▶ **MATERIALE FORNITO**:
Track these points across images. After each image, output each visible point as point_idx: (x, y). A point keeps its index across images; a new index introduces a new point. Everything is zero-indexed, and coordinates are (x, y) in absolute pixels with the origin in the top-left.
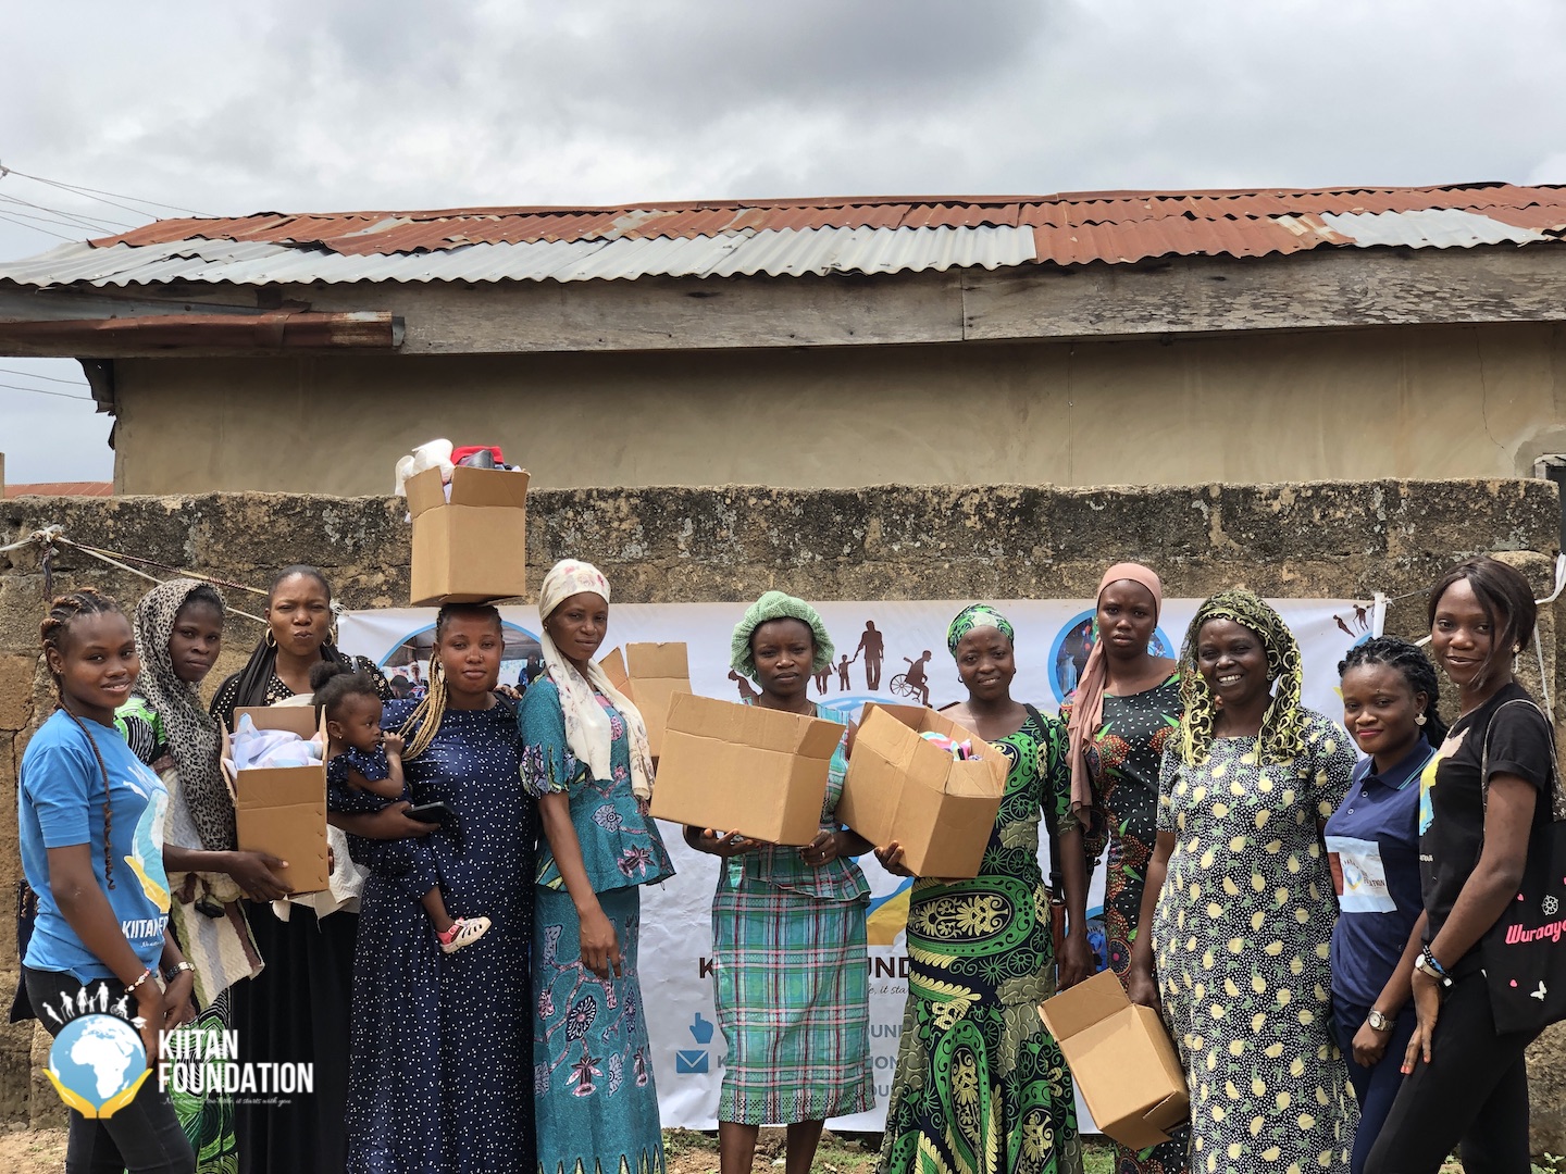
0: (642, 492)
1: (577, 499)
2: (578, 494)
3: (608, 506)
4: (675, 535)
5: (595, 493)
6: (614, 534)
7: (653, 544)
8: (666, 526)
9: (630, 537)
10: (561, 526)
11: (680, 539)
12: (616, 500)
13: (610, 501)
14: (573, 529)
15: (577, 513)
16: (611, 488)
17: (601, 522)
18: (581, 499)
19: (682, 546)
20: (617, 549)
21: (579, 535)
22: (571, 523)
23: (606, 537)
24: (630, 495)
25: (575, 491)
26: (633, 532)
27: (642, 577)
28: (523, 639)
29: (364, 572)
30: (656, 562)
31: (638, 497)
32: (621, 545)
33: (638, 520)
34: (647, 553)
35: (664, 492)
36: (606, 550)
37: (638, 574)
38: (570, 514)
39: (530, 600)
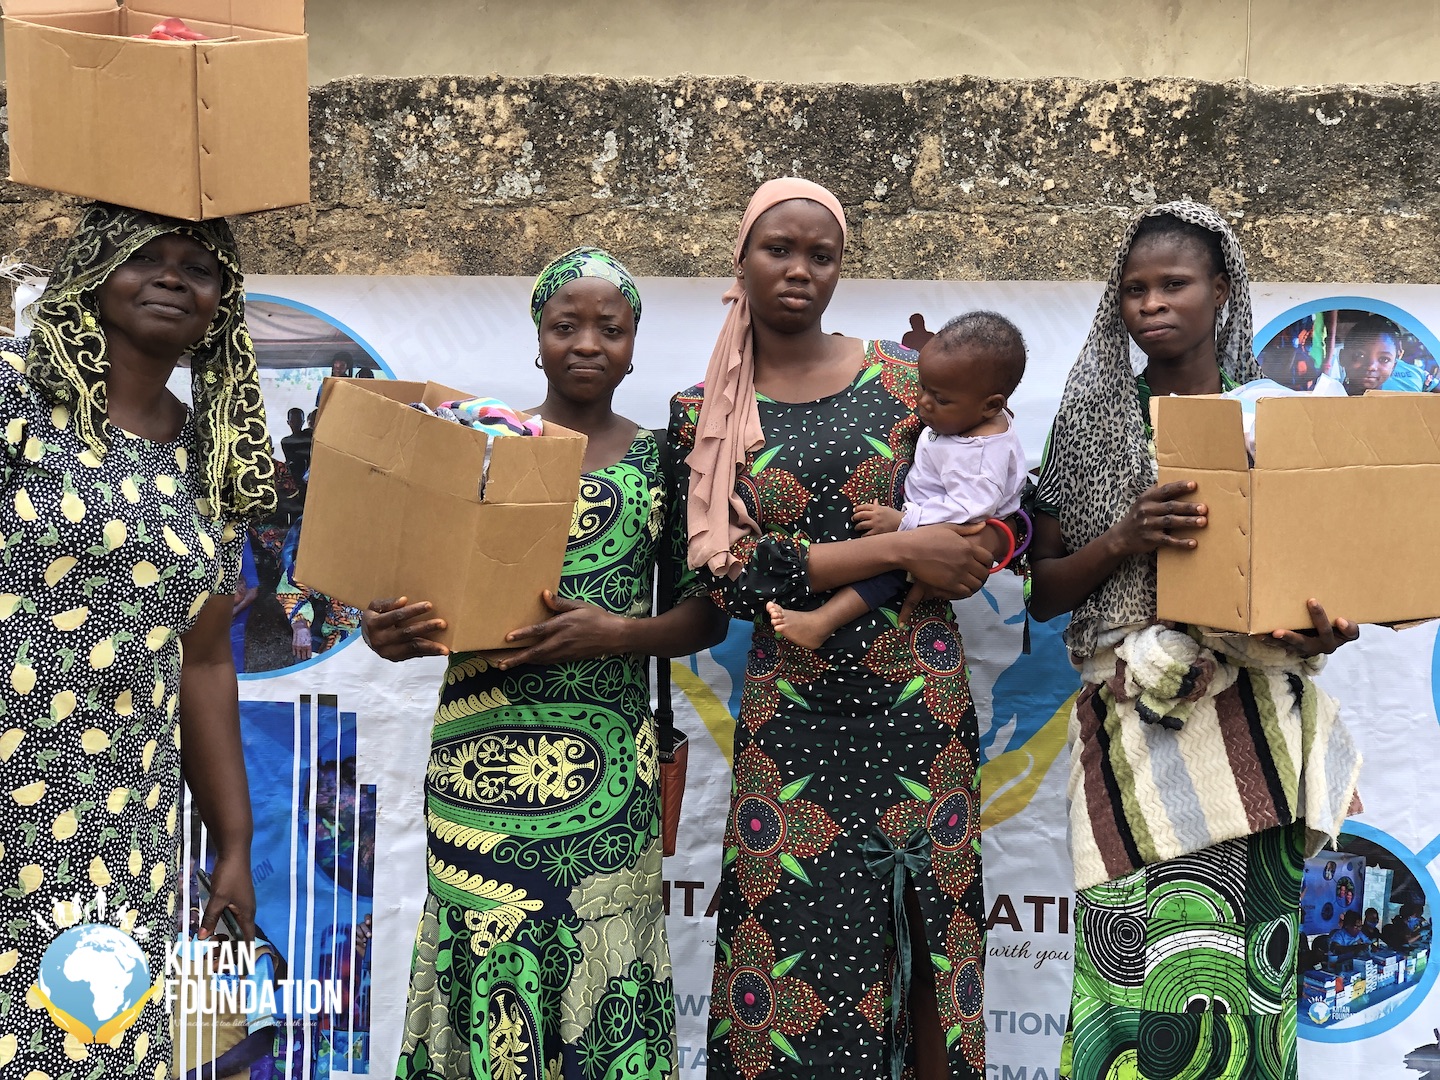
0: (532, 84)
3: (476, 107)
5: (453, 85)
6: (485, 157)
7: (550, 174)
8: (573, 143)
9: (512, 161)
12: (488, 97)
13: (479, 98)
14: (416, 146)
15: (422, 118)
16: (480, 76)
17: (463, 134)
18: (429, 94)
19: (598, 179)
20: (488, 181)
21: (425, 157)
22: (413, 136)
23: (471, 161)
24: (512, 90)
25: (420, 80)
26: (516, 152)
27: (530, 230)
29: (64, 212)
30: (554, 204)
31: (526, 92)
32: (496, 175)
33: (525, 132)
34: (539, 190)
35: (569, 85)
36: (471, 183)
37: (522, 226)
38: (412, 120)
39: (341, 266)
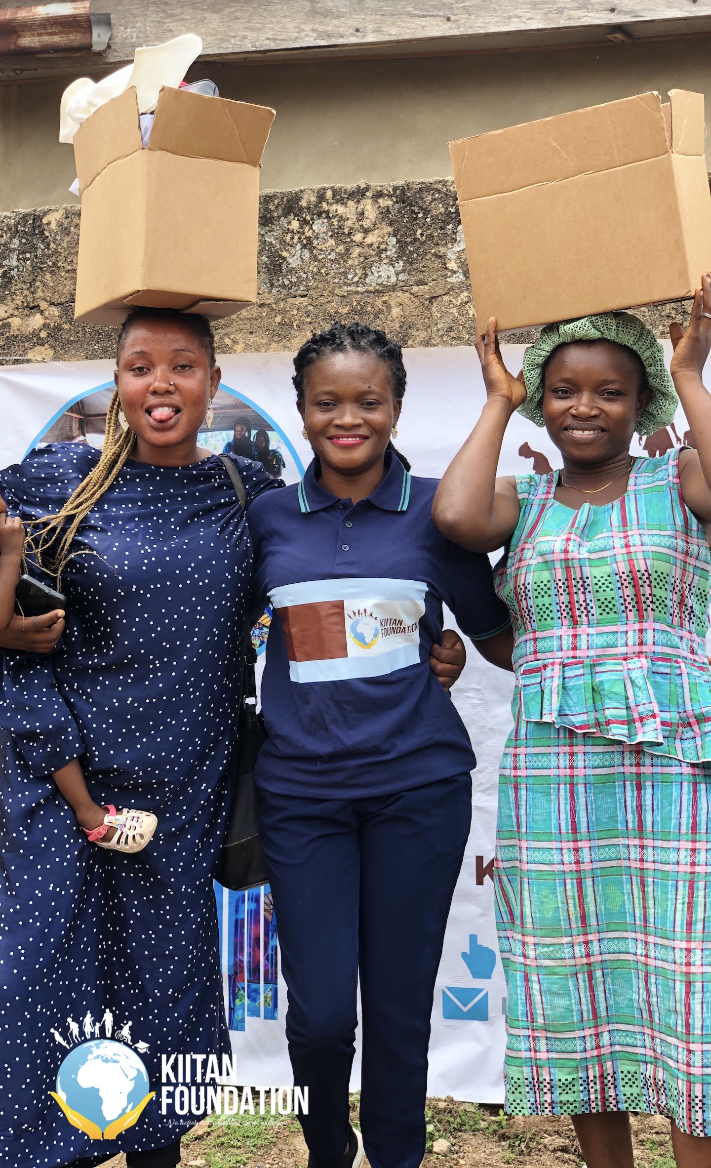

▶ **ESERCIZIO**: Per favore, conta le righe qui sopra che contengono la parola "indexed", tenendo conto di maiuscole e minuscole. Scrivi soltanto il numero.

▶ **RISPOSTA SCRITTA**: 1